Physikalisch-chemische Eigenschaften Myxovirus-induzierter Seruminterferone des Kaninchens

Zusammenfassung

In Kaninchenseren konnten nach Induktion durch Myxoviren zwei verschiedene Interferonkomponenten mittels Gelfiltration über Sephadex-G 100 nachgewiesen werden: Eine hochmolekulare (HM-)Fraktion, die im Säulenausschluß eluiert wurde und somit ein Molgewicht von 100.000 oder mehr besitzt, daneben noch eine niedermolekulare (NM-)Komponente, die als breite Bande eluiert wurde. Ihr Molgewicht liegt etwa im Bereich von 40–50.000.

Bezogen auf die gesamte Interferonaktivität betrug der HM-Anteii nach Induktion durch NDV etwa 20%, nach Induktion durch PR8 dagegen nur 3,5%.

Wurden die Kaninchenseren jedoch in der gleichen Säule mit Puffer + Zusatz von 4m Harnstoff chromatographiert, nachdem die Säulen vorher mit der gleichen Puffer-Harnstoff-Mischung aequilibriert worden waren, so konnte im Ausschluß keine HM-Aktivität mehr nachgewiesen werden. Die NM-Komponente zeigte dagegen stets zwei schwach ausgeprägte Maxima, das eine im Bereich des Molgewichtes 50–55.000, das andere bei 40–43.000.

Experimente an getrennten HM- und NM-Fraktionen ergaben, daß die HM-Komponente offenbar keine Aggregatform von NM-Molekülen ist, sondern wahrscheinlich eine eigene Interferonspezies darstellt. Sie wurde bei Dialyse gegen 2 oder 4m Harnstoff total inaktiviert, während die NM-Komponente keinen nachweisbaren Wirksamkeitsverlust erlitt. Ähnliche Ergebnisse wurden auch nach Dialyse gegen 1 und 2m Guanidin erhalten. Auch in diesem Falle wurde die HM-Aktivität total inaktiviert, während nach der gleichen Behandlung NM-Restaktivitäten von 33–50% übrigblieben.

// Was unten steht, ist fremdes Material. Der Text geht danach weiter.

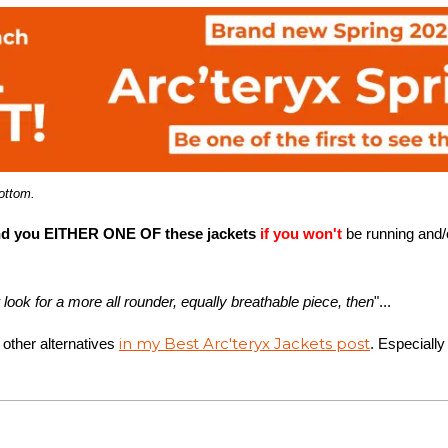
bottom.
you EITHER ONE OF these jackets
if you won't
be running and/o
r look for a more all rounder, equally breathable piece, then
"...
in my Best Arc'teryx Jackets post
 other alternatives
. Especially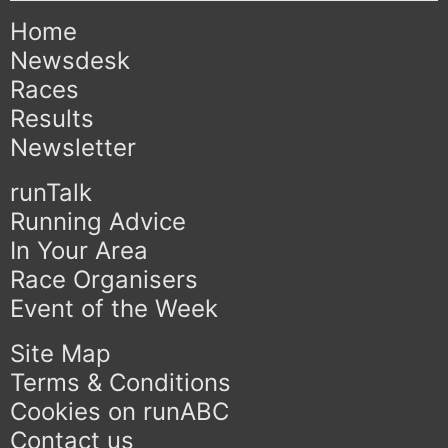
Home
Newsdesk
Races
Results
Newsletter
runTalk
Running Advice
In Your Area
Race Organisers
Event of the Week
Site Map
Terms & Conditions
Cookies on runABC
Contact us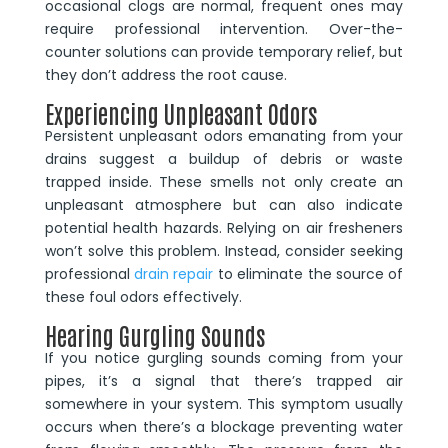
occasional clogs are normal, frequent ones may
require professional intervention. Over-the-
counter solutions can provide temporary relief, but
they don’t address the root cause.
Experiencing Unpleasant Odors
Persistent unpleasant odors emanating from your
drains suggest a buildup of debris or waste
trapped inside. These smells not only create an
unpleasant atmosphere but can also indicate
potential health hazards. Relying on air fresheners
won’t solve this problem. Instead, consider seeking
professional
drain repair
to eliminate the source of
these foul odors effectively.
Hearing Gurgling Sounds
If you notice gurgling sounds coming from your
pipes, it’s a signal that there’s trapped air
somewhere in your system. This symptom usually
occurs when there’s a blockage preventing water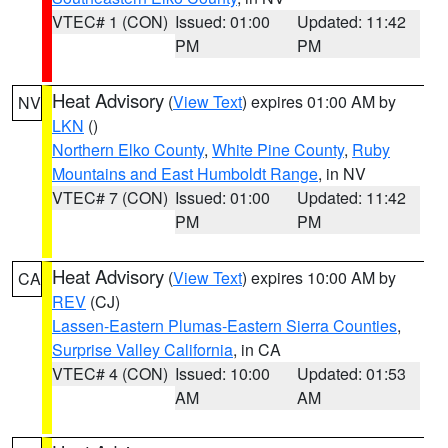
VTEC# 1 (CON)
Issued: 01:00
Updated: 11:42
PM
PM
Heat Advisory
(
View Text
) expires 01:00 AM by
NV
LKN
()
Northern Elko County
,
White Pine County
,
Ruby
Mountains and East Humboldt Range
, in NV
VTEC# 7 (CON)
Issued: 01:00
Updated: 11:42
PM
PM
Heat Advisory
(
View Text
) expires 10:00 AM by
CA
REV
(CJ)
Lassen-Eastern Plumas-Eastern Sierra Counties
,
Surprise Valley California
, in CA
VTEC# 4 (CON)
Issued: 10:00
Updated: 01:53
AM
AM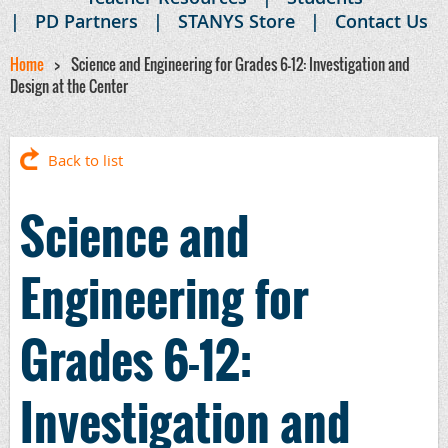
PD Partners
STANYS Store
Contact Us
Home
Science and Engineering for Grades 6-12: Investigation and
Design at the Center
Back to list
Science and
Engineering for
Grades 6-12:
Investigation and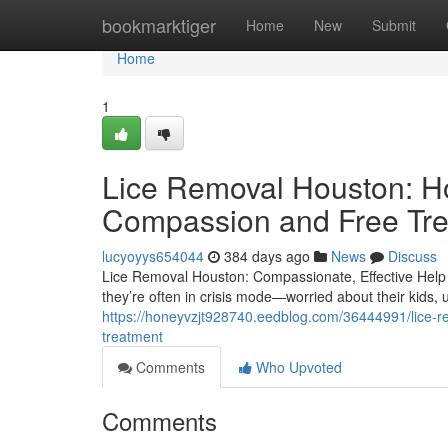
Home
bookmarktiger
Home
New
Submit
Home
1
Lice Removal Houston: H
Compassion and Free Tr
lucyoyys654044
384 days ago
News
Discuss
Lice Removal Houston: Compassionate, Effective Help 
they’re often in crisis mode—worried about their kids,
https://honeyvzjt928740.eedblog.com/36444991/lice-
treatment
Comments
Who Upvoted
Comments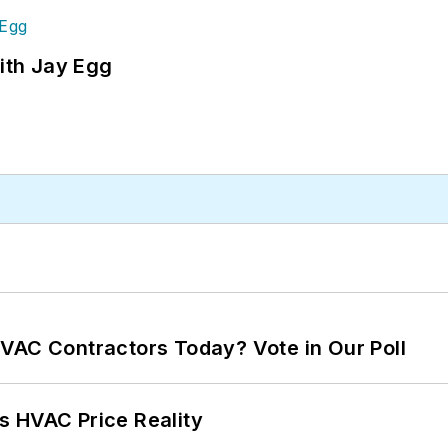
ith Jay Egg
VAC Contractors Today? Vote in Our Poll
s HVAC Price Reality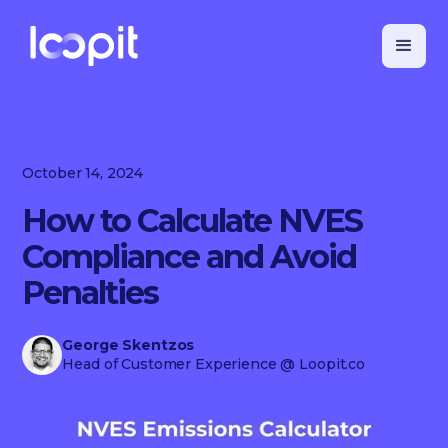
October 14, 2024
How to Calculate NVES
Compliance and Avoid
Penalties
George Skentzos
Head of Customer Experience
@ Loopit.co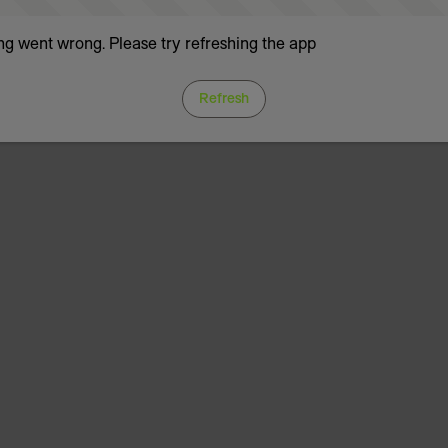
g went wrong. Please try refreshing the app
Refresh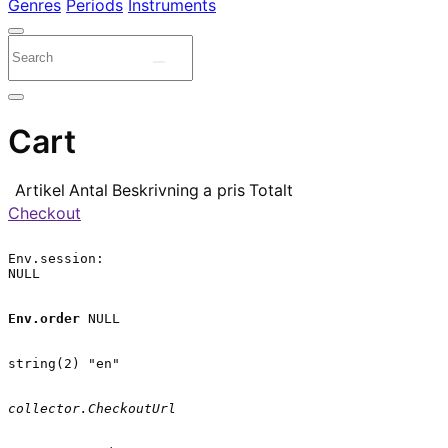
Genres
Periods
Instruments
Cart
Artikel
Antal
Beskrivning
a pris
Totalt
Checkout
Env.session:

NULL

Env.order
 NULL

string(2) "en"

collector.CheckoutUrl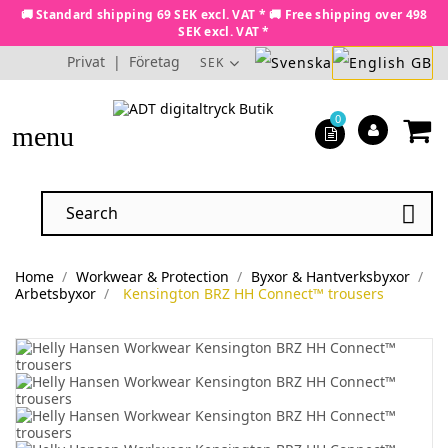
🚚 Standard shipping 69 SEK excl. VAT * 🚚 Free shipping over 498
SEK excl. VAT *
Privat
|
Företag
SEK
0
menu

Home
Workwear & Protection
Byxor & Hantverksbyxor
Arbetsbyxor
Kensington BRZ HH Connect™ trousers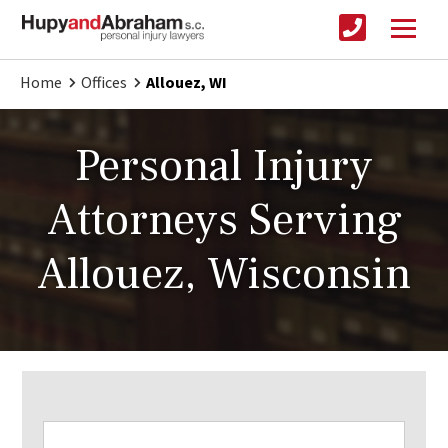
Home
Offices
Allouez, WI
Personal Injury
Attorneys Serving
Allouez, Wisconsin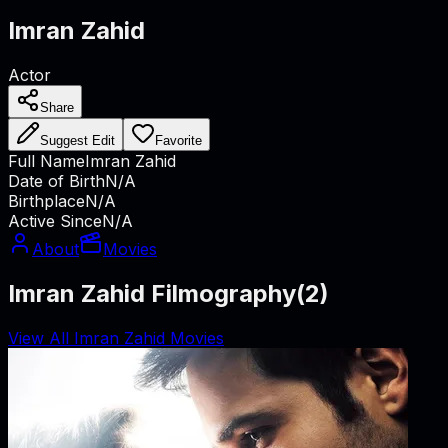
Imran Zahid
Actor
Share
Suggest Edit
Favorite
Full Name
Imran Zahid
Date of Birth
N/A
Birthplace
N/A
Active Since
N/A
About
Movies
Imran Zahid Filmography
(
2
)
View All Imran Zahid Movies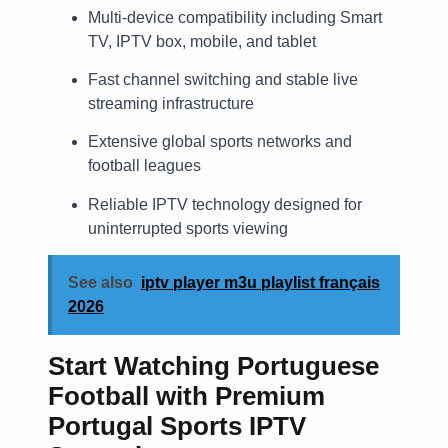
Multi-device compatibility including Smart
TV, IPTV box, mobile, and tablet
Fast channel switching and stable live
streaming infrastructure
Extensive global sports networks and
football leagues
Reliable IPTV technology designed for
uninterrupted sports viewing
See also
iptv player m3u playlist français
2026
Start Watching Portuguese
Football with Premium
Portugal Sports IPTV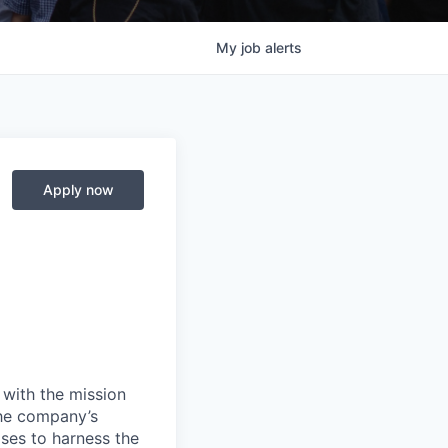
My
job
alerts
Apply now
 with the mission
the company’s
ses to harness the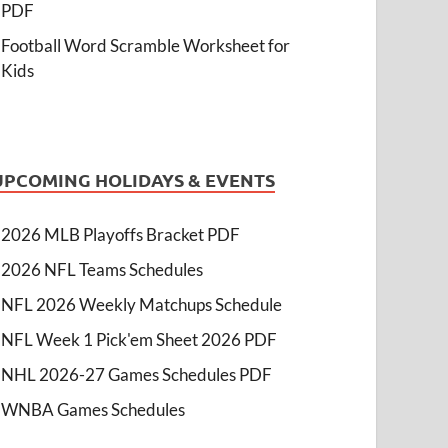
PDF
Football Word Scramble Worksheet for
Kids
UPCOMING HOLIDAYS & EVENTS
2026 MLB Playoffs Bracket PDF
2026 NFL Teams Schedules
NFL 2026 Weekly Matchups Schedule
NFL Week 1 Pick'em Sheet 2026 PDF
NHL 2026-27 Games Schedules PDF
WNBA Games Schedules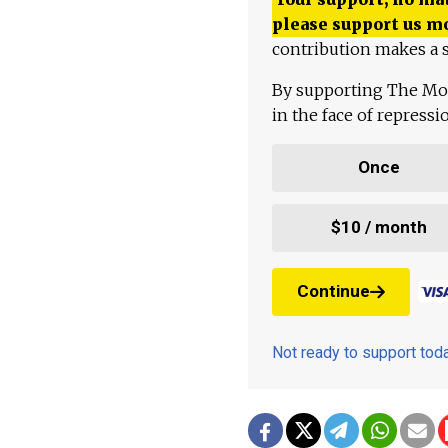
please support us m
contribution makes a s
By supporting The Mo
in the face of repress
Once
$10 / month
Continue
Not ready to support to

Schließlich konnte gezeigt werden, daß das HM-Interferon schon nach Hitzebehandlung zwischen 30° und 50° C seine Aktivität verlor. Die NM-Komponente dagegen wurde erst im Bereich von 50–100° C langsam inaktiviert.

Summary

From sera of rabbits induced by myxoviruses two different components showing Interferon activity could be demonstrated by Sephadex-G-100 filtration: a high molecular (HM-)fraction which was eluted in the column exclusion, having therefore a molecular weight of 100.000 or more and a low molecular (NM-)component, being eluted as a broad hand. Its molecular weight lies in the region of 40–50.000.

After induction with NDV 20% of the total interferon activity is composed of the HM-component while after induction with PR8 only 3.5%.

No HM-activity could be detected in the column exclusion in the case the rabbit sera were submitted to chromatography with buffer + 4m urea on the same columns previously equilibrated with the same buffer-urea solution. On the contrary the NM-component always showed two maxima, one in the region of molecular weight 50–55.000, the other at 40–43.000.

Experiments with separated HM- and NM-fractions have shown that the HM-component is not an aggregate of NM-molecules, but probably represents a separate interferon species. It was totally inactivated by dialysis against 2m or 4m urea, whereas the NM-component did not show a demonstrable loss of activity. Similar results were obtained after dialysis against 1 and 2m guanidin. In this case also the HM-activity was totally abolished, whereas after the same treatment 33–50% of the NM-activity was retained.

It could also be shown that the activity of the HM-interferon was lost by heating at 30°–50° C. On the other hand the NM-component was slowly inactivated only at temperatures of 50°–100° C.